The lawsuit claims that Google acted unlawfully to maintain its position in search and search advertising on the internet and says that “absent a court order, Google will continue executing its anti-competitive strategy, crippling the competitive process, reducing consumer choice and stifling innovation”.

The complaint says that Google has nearly 90 per cent of all general search engine queries in the United States and almost 95 per cent of searches on mobile.

US Attorney General Bill Barr said his investigators had found that Google does not compete on the quality of its search results, but instead bought its success through payments to mobile phone makers and others.

“The end result is that no one can feasibly challenge Google’s dominance in search and search advertising,” Barr said.

When asked on a conference call if the department was seeking a break-up or another remedy, Justice Department official Ryan Shores said, “Nothing is off the table but a question of remedies is best addressed by the court after it’s had a chance to hear all the evidence”.

In its complaint, the Justice Department said that people in the US were hurt by Google’s actions.

In its “request for relief,” it said it was seeking “structural relief as needed to cure any anti-competitive harm”.

“Structural relief” in antitrust matters generally means the sale of an asset.

“Ultimately it is consumers and advertisers that suffer from less choice, less innovation and less competitive advertising prices,” the lawsuit states.

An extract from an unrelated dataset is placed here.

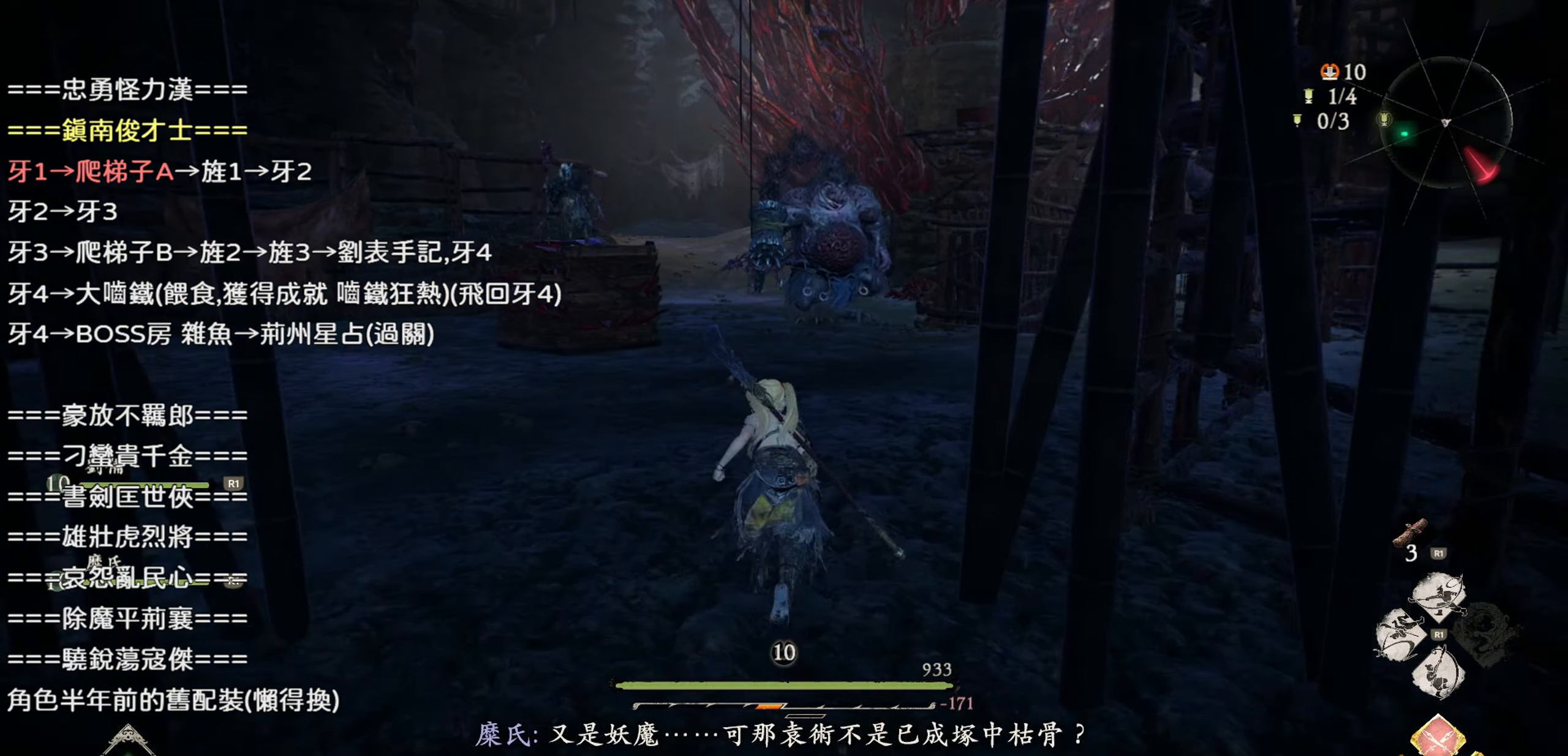
{"buttons": [], "left_stick": "up", "right_stick": "center", "events": []}
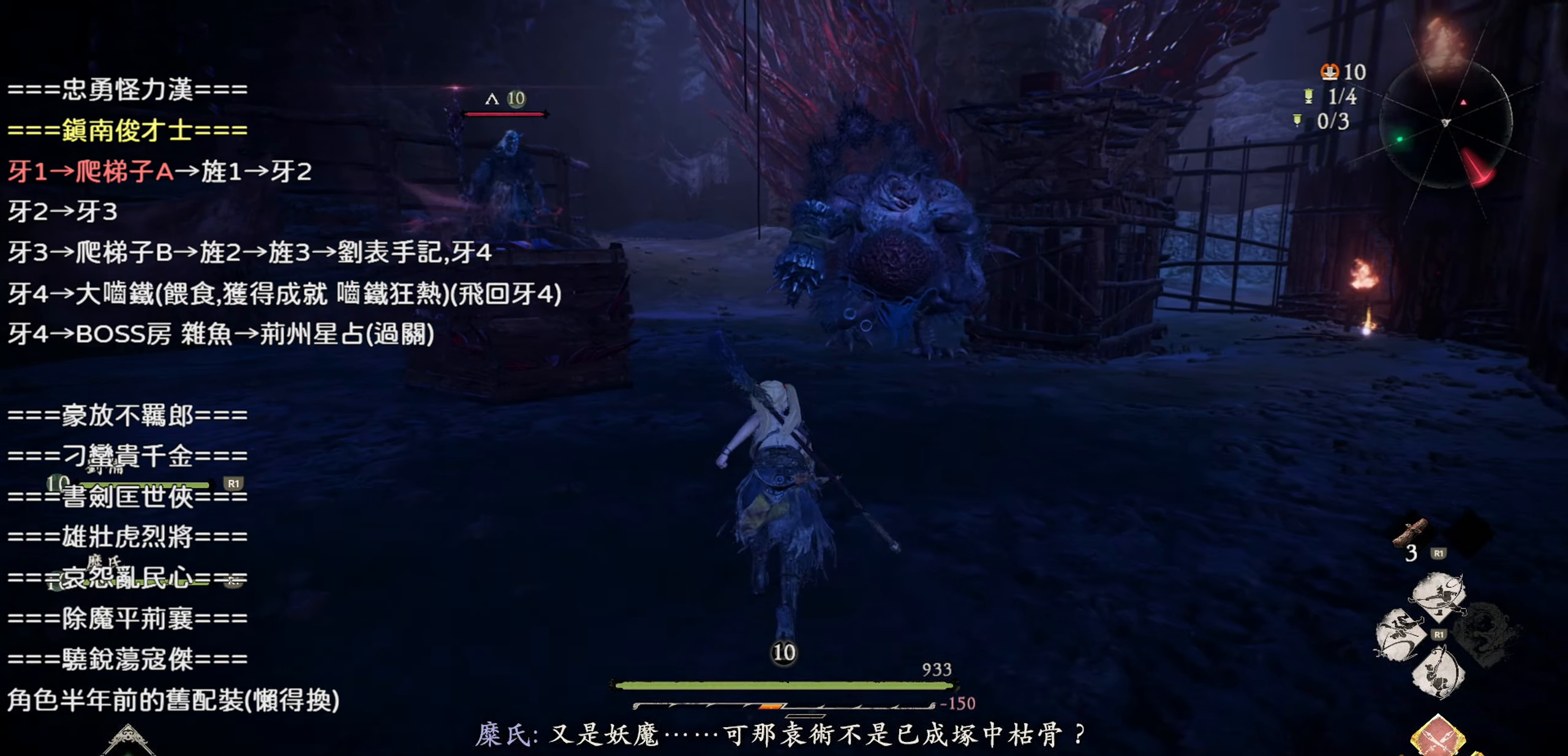
{"buttons": [], "left_stick": "up", "right_stick": "center", "events": []}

“So we are asking the court to break Google’s grip on search distribution so the competition and innovation can take hold.”

Google, whose search engine is so ubiquitous that its name has become a verb, called the lawsuit “deeply flawed,” adding that people “use Google because they choose to – not because they’re forced to or because they can’t find alternatives”.

The complaint pointed to the billions of dollars that Google pays to smartphone makers such as Apple, Samsung and others to make Google’s search engine the default on their devices.

This means that rival search engines never get the scale they need to improve their algorithms and grow, the complaint said.

“General search services, search advertising, and general search text advertising require complex algorithms that are constantly learning which organic results and ads best respond to user queries,” the government said in its complaint.

“By using distribution agreements to lock up scale for itself and deny it to others, Google unlawfully maintains its monopolies.”

Australian Competition and Consumer Commission chairman Rod Sims said the case was extremely significant.

“It’s probably one of the major anti-trust cases of the last 10 or 20 years dealing with issues that fundamentally underpin who wields market power in search,” he said.

The ACCC recently released a major report that found Google was paying Apple nearly $10 billion a year to ensure it was the default search engine for their devices.

Sims said his agency worked closely with the US Department of Justice while compiling its report.

“It’s absolutely fascinating this action has now been taken,” he said.

The competition watchdog is separately working on a mandatory code to make Google and Facebook pay Australian media companies for their journalism.

Facebook has threatened to stop sharing Australian news as a result and Google has indicated it could withdraw some search functions.

“It’s up to them how they want to behave and make those statements,” Sims said.

He said the draft code would change following consultations with the digital giants and media companies.

“We’ll do our best to take everybody’s views into account and accommodate those where we can because we’re not trying to go around poking people in the eye,” he said.